Your tasks.
1) In the African violet forum thread, which direction does the kitchen window holding the rooted leaves face?
2) Return every row that contains the word "Zaman".

Given passage.
▼
Posted: Sat Nov 10, 2018 7:00 pm
by lori_15
my friend rooted six african violet leaves for me and all but one have taken. I have new leaves on all of them and one tiny plant has even bloomed.

my question is.....when should I remove them from their tiny homes
and transplant into a small 2" pot.
I live in southern BC. I have continued to water from bottom and fertilize every other week with very mild solution.
they are sitting in east facing window in my kitchen. I tend to keep house relatively cool.

Re: leaf cuttings growing

Posted: Sun Nov 11, 2018 5:31 am
by imafan26
Good for you. African violets actually like a bright light even though they do not like direct sun. They do not like to get the leaves wet either. The easiest way I found to water them is to put a wick in the pot when you plant it and put the pot over a glass bowl so the water wicks up to the pot. Change the water weekly and use filtered or non-chlorinated water. I use a few drop of liquid fertilizer in the water.
▲
Material for the task.
▼
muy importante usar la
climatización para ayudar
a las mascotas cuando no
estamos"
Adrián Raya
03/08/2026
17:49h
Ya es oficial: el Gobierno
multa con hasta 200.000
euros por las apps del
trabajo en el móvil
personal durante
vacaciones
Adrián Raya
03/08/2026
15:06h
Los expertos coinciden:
▲
▼
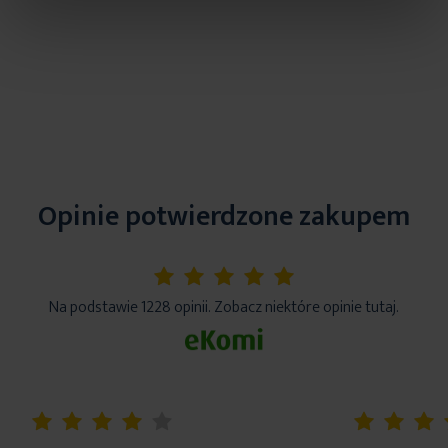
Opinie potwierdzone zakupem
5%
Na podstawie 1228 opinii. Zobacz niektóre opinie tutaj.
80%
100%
▲
▼
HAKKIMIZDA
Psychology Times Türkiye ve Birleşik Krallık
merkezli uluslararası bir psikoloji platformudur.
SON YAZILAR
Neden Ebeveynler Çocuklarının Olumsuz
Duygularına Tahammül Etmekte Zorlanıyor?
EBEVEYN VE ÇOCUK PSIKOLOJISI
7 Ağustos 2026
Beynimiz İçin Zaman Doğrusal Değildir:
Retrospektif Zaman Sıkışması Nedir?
▲
Numbered answers.
1) East.

2)
Beynimiz İçin Zaman Doğrusal Değildir:
Retrospektif Zaman Sıkışması Nedir?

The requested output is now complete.